• EXTRACTED DATA:
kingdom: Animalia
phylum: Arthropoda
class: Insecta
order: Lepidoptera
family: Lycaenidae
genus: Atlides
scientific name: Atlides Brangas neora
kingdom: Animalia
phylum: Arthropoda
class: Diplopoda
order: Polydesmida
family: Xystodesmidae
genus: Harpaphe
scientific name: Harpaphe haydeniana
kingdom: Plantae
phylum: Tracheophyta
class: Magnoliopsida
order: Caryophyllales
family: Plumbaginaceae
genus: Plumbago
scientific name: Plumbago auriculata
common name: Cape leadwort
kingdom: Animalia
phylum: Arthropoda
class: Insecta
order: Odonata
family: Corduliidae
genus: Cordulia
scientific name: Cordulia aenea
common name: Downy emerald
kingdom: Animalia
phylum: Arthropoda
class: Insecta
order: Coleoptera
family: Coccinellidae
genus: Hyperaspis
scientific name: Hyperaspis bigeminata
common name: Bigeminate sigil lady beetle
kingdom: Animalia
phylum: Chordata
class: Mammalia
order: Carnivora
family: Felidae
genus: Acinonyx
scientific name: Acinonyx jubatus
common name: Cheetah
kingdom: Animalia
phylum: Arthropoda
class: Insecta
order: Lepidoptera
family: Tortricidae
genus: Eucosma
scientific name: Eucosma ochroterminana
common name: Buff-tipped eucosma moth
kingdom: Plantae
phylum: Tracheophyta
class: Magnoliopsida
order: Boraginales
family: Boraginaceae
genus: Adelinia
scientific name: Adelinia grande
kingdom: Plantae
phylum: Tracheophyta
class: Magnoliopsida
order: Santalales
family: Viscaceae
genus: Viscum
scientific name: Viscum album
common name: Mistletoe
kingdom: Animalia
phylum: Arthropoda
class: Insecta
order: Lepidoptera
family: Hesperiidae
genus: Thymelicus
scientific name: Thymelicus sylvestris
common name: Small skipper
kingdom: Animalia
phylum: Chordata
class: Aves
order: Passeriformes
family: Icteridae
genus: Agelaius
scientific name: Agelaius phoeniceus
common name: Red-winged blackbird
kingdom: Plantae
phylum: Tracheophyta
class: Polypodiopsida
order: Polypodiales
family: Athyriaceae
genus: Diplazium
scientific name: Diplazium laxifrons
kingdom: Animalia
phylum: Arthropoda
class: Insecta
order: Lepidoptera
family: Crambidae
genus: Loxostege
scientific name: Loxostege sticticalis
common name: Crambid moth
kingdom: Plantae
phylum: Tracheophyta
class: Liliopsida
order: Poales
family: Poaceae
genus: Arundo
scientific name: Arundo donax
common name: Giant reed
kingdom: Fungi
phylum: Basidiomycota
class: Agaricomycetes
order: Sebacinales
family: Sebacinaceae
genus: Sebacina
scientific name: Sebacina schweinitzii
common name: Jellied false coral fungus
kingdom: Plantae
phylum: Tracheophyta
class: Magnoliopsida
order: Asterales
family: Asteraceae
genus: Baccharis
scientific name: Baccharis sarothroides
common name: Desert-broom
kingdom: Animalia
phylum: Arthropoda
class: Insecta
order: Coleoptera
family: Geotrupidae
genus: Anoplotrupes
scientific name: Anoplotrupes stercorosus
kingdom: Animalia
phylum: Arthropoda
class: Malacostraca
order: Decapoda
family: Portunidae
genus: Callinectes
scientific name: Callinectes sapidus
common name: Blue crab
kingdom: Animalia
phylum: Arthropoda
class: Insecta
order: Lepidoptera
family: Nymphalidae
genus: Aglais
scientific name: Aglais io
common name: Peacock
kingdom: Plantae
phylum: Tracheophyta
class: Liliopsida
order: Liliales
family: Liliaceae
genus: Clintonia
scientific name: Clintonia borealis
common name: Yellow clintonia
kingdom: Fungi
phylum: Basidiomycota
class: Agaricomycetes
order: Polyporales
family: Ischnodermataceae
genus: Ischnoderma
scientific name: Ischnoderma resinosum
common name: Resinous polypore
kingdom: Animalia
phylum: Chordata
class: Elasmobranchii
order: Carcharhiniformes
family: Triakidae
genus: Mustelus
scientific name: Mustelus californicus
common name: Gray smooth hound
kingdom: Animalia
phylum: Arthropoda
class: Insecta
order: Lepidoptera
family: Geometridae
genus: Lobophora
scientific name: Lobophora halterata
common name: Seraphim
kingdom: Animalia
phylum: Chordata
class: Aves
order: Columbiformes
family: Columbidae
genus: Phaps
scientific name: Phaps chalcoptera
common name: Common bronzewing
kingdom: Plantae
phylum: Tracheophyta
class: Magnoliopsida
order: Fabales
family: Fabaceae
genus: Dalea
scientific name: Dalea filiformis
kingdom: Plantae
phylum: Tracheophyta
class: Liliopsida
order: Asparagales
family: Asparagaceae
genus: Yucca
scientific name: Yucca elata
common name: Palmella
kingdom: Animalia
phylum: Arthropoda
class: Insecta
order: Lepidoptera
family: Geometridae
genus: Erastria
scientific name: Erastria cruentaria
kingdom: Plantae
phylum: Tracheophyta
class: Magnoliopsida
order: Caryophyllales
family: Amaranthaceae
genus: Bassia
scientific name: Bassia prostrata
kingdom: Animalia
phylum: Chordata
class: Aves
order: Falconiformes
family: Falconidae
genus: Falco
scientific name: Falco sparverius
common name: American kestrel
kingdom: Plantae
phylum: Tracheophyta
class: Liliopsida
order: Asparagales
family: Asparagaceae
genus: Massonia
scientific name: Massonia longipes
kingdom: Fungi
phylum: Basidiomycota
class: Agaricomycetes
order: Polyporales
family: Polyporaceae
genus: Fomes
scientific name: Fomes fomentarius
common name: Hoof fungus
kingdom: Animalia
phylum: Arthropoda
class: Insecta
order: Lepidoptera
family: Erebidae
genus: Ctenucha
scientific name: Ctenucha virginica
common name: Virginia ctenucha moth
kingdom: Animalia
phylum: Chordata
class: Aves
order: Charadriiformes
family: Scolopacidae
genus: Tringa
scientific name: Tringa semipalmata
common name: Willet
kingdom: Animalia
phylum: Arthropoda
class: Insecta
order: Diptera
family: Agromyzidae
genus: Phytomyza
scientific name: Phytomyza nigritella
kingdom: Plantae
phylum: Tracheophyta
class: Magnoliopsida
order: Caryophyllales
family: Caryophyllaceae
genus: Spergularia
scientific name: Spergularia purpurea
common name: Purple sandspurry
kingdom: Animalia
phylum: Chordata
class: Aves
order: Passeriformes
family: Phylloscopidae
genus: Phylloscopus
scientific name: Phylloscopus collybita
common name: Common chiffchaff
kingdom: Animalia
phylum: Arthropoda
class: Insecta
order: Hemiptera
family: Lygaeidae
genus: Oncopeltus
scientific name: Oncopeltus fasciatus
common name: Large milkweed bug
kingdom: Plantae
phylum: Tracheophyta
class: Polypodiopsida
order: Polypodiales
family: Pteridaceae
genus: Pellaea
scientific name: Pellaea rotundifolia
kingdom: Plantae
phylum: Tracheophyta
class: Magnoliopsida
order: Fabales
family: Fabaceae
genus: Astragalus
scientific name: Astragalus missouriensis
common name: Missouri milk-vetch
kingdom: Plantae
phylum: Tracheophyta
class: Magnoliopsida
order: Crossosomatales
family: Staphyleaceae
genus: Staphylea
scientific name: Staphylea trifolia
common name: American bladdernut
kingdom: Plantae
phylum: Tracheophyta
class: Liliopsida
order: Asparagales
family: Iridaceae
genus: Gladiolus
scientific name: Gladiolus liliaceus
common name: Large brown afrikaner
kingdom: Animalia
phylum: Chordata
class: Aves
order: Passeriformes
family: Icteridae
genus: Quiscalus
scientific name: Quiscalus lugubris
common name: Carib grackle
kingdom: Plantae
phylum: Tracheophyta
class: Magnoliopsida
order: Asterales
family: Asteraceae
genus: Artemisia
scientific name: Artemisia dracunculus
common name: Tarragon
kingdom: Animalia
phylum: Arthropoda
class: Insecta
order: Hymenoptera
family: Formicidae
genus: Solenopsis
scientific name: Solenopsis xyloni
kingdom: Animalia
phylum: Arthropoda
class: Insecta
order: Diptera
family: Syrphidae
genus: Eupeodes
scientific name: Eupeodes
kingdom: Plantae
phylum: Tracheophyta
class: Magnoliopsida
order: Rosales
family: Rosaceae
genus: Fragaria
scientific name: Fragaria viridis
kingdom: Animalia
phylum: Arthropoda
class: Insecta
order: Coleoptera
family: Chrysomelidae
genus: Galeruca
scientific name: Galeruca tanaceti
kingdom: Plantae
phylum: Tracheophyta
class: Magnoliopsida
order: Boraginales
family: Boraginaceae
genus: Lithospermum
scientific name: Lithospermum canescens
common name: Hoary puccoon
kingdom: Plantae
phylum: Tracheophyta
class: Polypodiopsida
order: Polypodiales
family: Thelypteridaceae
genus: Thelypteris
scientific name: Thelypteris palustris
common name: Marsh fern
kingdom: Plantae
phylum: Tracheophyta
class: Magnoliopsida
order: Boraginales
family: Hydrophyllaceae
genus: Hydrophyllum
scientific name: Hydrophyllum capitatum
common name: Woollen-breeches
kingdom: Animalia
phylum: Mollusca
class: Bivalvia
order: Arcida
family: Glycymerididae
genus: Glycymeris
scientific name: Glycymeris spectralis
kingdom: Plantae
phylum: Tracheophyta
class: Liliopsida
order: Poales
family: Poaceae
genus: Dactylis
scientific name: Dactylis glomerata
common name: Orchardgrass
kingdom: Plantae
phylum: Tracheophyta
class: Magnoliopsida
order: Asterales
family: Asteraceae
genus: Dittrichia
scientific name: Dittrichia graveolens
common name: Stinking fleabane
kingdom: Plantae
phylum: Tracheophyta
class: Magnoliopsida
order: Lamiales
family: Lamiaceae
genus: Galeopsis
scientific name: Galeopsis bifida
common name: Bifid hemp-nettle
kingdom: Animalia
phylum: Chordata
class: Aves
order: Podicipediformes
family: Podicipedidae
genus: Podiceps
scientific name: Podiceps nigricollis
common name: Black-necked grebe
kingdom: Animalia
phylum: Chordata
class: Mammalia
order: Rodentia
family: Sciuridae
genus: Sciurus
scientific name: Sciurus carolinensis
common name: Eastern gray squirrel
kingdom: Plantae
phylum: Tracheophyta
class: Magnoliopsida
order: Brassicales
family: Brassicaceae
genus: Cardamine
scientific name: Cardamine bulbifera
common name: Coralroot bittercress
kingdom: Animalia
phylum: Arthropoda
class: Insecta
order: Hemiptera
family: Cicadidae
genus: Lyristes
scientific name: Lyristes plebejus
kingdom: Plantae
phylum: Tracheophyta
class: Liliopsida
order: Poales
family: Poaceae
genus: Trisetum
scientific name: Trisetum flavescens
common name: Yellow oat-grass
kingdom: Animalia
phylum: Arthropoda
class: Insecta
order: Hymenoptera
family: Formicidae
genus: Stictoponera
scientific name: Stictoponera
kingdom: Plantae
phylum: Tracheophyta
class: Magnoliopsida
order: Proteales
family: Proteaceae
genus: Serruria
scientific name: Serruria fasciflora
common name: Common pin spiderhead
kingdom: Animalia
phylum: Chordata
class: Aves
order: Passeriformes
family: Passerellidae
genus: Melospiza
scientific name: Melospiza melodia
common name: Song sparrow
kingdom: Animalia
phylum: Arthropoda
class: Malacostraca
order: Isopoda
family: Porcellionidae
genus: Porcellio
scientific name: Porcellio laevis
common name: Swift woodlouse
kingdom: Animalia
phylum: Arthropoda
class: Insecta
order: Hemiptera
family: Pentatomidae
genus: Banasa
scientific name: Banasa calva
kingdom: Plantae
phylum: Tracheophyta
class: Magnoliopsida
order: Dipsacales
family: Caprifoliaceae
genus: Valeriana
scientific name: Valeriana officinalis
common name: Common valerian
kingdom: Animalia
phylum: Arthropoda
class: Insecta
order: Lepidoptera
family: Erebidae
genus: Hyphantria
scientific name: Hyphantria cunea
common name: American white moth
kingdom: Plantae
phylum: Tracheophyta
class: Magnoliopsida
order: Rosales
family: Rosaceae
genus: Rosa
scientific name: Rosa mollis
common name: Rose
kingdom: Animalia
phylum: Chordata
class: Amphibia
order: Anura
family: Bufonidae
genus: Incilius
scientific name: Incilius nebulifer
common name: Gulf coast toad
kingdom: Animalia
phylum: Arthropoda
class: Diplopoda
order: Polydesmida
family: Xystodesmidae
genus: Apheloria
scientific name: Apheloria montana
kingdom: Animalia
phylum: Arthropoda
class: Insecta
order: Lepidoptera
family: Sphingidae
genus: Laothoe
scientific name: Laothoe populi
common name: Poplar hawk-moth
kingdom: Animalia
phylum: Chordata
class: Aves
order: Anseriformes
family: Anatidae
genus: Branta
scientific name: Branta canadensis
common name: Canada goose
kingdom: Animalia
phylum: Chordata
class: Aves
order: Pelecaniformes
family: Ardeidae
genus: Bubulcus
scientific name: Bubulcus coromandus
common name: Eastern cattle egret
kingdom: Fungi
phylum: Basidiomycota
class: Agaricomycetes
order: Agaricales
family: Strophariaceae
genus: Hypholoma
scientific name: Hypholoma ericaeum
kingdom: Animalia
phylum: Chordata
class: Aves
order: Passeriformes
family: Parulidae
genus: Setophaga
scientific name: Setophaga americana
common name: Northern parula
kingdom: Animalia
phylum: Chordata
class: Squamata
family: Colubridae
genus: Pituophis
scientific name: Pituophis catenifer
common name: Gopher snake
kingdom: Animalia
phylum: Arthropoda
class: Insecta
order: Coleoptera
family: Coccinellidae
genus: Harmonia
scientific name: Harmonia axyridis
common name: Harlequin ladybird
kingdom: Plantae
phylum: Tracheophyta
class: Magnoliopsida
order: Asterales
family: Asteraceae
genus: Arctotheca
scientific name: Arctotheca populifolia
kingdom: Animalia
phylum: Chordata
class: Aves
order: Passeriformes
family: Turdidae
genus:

• DO THIS:
Repeat the listing above word for word, from its first line through the line that contains "common name: Mistletoe".

• ANSWER:
kingdom: Animalia
phylum: Arthropoda
class: Insecta
order: Lepidoptera
family: Lycaenidae
genus: Atlides
scientific name: Atlides Brangas neora
kingdom: Animalia
phylum: Arthropoda
class: Diplopoda
order: Polydesmida
family: Xystodesmidae
genus: Harpaphe
scientific name: Harpaphe haydeniana
kingdom: Plantae
phylum: Tracheophyta
class: Magnoliopsida
order: Caryophyllales
family: Plumbaginaceae
genus: Plumbago
scientific name: Plumbago auriculata
common name: Cape leadwort
kingdom: Animalia
phylum: Arthropoda
class: Insecta
order: Odonata
family: Corduliidae
genus: Cordulia
scientific name: Cordulia aenea
common name: Downy emerald
kingdom: Animalia
phylum: Arthropoda
class: Insecta
order: Coleoptera
family: Coccinellidae
genus: Hyperaspis
scientific name: Hyperaspis bigeminata
common name: Bigeminate sigil lady beetle
kingdom: Animalia
phylum: Chordata
class: Mammalia
order: Carnivora
family: Felidae
genus: Acinonyx
scientific name: Acinonyx jubatus
common name: Cheetah
kingdom: Animalia
phylum: Arthropoda
class: Insecta
order: Lepidoptera
family: Tortricidae
genus: Eucosma
scientific name: Eucosma ochroterminana
common name: Buff-tipped eucosma moth
kingdom: Plantae
phylum: Tracheophyta
class: Magnoliopsida
order: Boraginales
family: Boraginaceae
genus: Adelinia
scientific name: Adelinia grande
kingdom: Plantae
phylum: Tracheophyta
class: Magnoliopsida
order: Santalales
family: Viscaceae
genus: Viscum
scientific name: Viscum album
common name: Mistletoe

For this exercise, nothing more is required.